Wie viele Menschen während Flucht und Deportationen genau ums Leben kamen und vor allem unter welchen Umständen, ist trotz der Erhebungen der Suchdienste und staatlicher Stellen bis heute nicht ganz klar. Lange Zeit ging man von zwei Millionen Vertreibungstoten aus. In der Zeitgeschichtsforschung werden diese Angaben jedoch neuerdings in Zweifel gezogen. So sprechen Rüdiger Overmans und Ingo Haar von lediglich 500.000 Opfern. Beide gehen von statistischen Fehlern und teils auch von bewussten Zahlenmanipulationen aus. So weisen sie vor allem darauf hin, dass man die Zahl der ungeklärten Fälle bislang unzulässig als Todmeldungen interpretiert habe. Außerdem habe man im Osten lebende Deutsche, die noch von den Nationalsozialisten umgesiedelt worden waren, bei der Vertreibungsstatistik berücksichtigt. Schließlich handle es sich bei vielen ungeklärten Fällen nicht um zivile Vertreibungsopfer, sondern um Soldaten, die in der letzten Kriegsphase gefallen seien.

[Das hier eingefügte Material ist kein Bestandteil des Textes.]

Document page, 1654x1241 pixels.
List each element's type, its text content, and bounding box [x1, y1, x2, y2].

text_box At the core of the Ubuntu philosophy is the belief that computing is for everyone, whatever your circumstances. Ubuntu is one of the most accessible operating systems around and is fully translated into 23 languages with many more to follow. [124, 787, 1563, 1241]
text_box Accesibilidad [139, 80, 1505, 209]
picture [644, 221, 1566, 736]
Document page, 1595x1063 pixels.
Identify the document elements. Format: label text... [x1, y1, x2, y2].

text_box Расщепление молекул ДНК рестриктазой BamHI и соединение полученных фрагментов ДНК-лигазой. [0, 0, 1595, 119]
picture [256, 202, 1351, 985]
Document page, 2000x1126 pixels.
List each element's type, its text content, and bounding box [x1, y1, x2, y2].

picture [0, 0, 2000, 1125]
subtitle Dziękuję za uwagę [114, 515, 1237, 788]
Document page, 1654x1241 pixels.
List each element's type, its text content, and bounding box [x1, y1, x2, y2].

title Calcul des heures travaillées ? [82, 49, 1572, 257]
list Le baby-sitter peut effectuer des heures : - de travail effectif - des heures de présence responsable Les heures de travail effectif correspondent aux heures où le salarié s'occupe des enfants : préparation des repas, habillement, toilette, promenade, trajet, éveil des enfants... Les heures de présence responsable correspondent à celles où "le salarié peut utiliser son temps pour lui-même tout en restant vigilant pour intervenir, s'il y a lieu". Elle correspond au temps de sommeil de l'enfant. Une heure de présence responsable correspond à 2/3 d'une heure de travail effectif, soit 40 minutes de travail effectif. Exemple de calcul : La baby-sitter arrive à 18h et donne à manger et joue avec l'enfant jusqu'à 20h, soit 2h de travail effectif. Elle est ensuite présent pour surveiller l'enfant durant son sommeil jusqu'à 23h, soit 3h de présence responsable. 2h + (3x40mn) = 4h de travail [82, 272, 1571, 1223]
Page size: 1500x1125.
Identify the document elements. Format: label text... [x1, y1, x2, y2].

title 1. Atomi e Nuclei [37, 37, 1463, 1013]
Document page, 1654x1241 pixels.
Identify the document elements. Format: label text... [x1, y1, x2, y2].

Unberücksichtigt bleibt bei Haar und Overmans aber wiederum die Zahl der Opfer, die an den Folgen der Vertreibung in der DDR oder der Bundesrepublik verstarben. Außerdem lassen sich Kriegs- und Vertreibungsopfer nicht so klar trennen, wie das Haar und Overmans tun. Es bestehen somit weiterhin beträchtliche statistische Unschärfen. Hier muss deshalb künftig verstärkt historische Forschung ansetzen, um zu valideren Aussagen über das Ausmaß der Opfer zu kommen. Auch die Suchdienstarbeit des Deutschen Roten Kreuzes, das nach dem Fall des Eisernen Vorhangs Unterlagen von russischen und polnischen Stellen über deutsche Kriegsgefangene und Zivilinternierte erhielt, kann zu einer weiteren Aufklärung der noch offenen Problemkreise beitragen.

Die Suchdienste leisteten nach 1945 schließlich auch eine wichtige Voraussetzung für die allerdings durchaus konfliktträchtige Integration der Flüchtlinge und Vertriebenen in die westdeutsche Nachkriegsgesellschaft, indem sie deren Familien wieder zusammenführte und damit für eine Teilnormalisierung der Lebensumstände in der neuen, noch fremden Heimat sorgte. Die Tatsache, dass es in Deutschland nach 1945 überhaupt Suchdienste bedurfte, ist letztlich beredter Ausdruck dafür, in welche nachhaltige Unordnung die deutsche Gesellschaft durch nationalsozialistische Diktatur und Zweiter Weltkrieg geraten war.